Am nächsten Morgen war es windstill, und der See war wieder glatt. Kitty schlug die Decke zurück, sprang aus dem Bett, und ihr fiel alles wieder ein. Sie errötete. Was geschehen war, erschien ihr jetzt nicht mehr so schrecklich, doch sie war beschämt. Sie hatte eine Szene gemacht, und zweifellos hatte Ari das Ganze reichlich dramatisch und zugleich kindisch gefunden. Es war alles ihre Schuld gewesen; sie wollte es wiedergutmachen, indem sie sich mit ihm in aller Ruhe und mit aller Klarheit auseinandersetzte.

Sie zog sich rasch an und ging in den Frühstücksraum hinunter, um auf Ari zu warten.
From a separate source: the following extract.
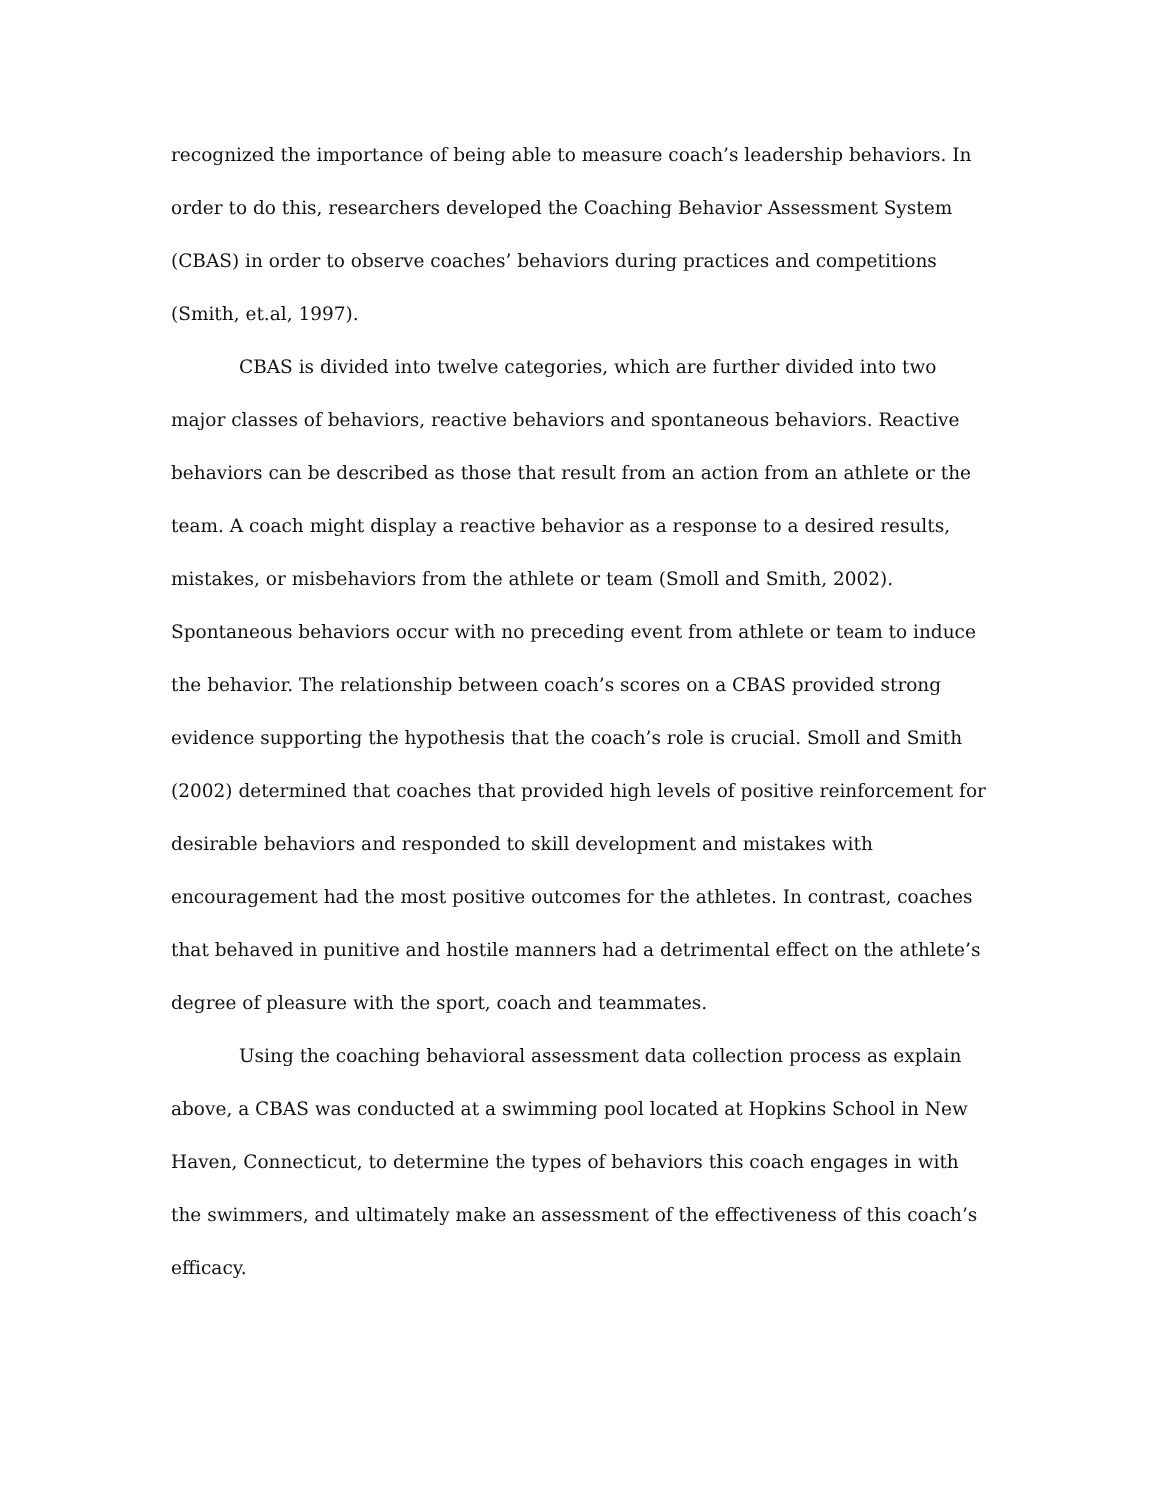recognized the importance of being able to measure coach’s leadership behaviors. In order to do this, researchers developed the Coaching Behavior Assessment System (CBAS) in order to observe coaches’ behaviors during practices and competitions (Smith, et.al, 1997).
CBAS is divided into twelve categories, which are further divided into two major classes of behaviors, reactive behaviors and spontaneous behaviors. Reactive behaviors can be described as those that result from an action from an athlete or the team. A coach might display a reactive behavior as a response to a desired results, mistakes, or misbehaviors from the athlete or team (Smoll and Smith, 2002). Spontaneous behaviors occur with no preceding event from athlete or team to induce the behavior. The relationship between coach’s scores on a CBAS provided strong evidence supporting the hypothesis that the coach’s role is crucial. Smoll and Smith (2002) determined that coaches that provided high levels of positive reinforcement for desirable behaviors and responded to skill development and mistakes with encouragement had the most positive outcomes for the athletes. In contrast, coaches that behaved in punitive and hostile manners had a detrimental effect on the athlete’s degree of pleasure with the sport, coach and teammates.
Using the coaching behavioral assessment data collection process as explain above, a CBAS was conducted at a swimming pool located at Hopkins School in New Haven, Connecticut, to determine the types of behaviors this coach engages in with the swimmers, and ultimately make an assessment of the effectiveness of this coach’s efficacy.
Sie überlegte sich die Worte, mit denen sie ihn um Entschuldigung bitten wollte.

So saß sie eine halbe Stunde, trank ihren Kaffee und wartete. Ari kam nicht. Sie drückte die dritte Zigarette im Aschenbecher aus und ging durch die Halle zum Empfang.

»Haben Sie Mr. Ben Kanaan heute früh gesehen?« fragte sie den Portier.

»Mr. Ben Kanaan ist um sechs Uhr weggefahren.«

»Hat er gesagt, wohin?«

»Mr. Ben Kanaan sagt nie, wohin er fährt.«

»Vielleicht hat er irgendeine Nachricht für mich hinterlassen?«

Der Portier drehte sich um und zeigte auf das leere Schlüsselfach. »Ich sehe schon—ja, also — besten Dank.«

XI.

Dov Landau fand ein Zimmer in einem viertklassigen Hotel in der Jerusalemer Altstadt. Wie man ihm geraten hatte, begab er sich in das auf der Nablus-Straße gelegene Saladin-Café und hinterließ dort seinen Namen und seine Hoteladresse zur Weiterleitung an Bar Israel.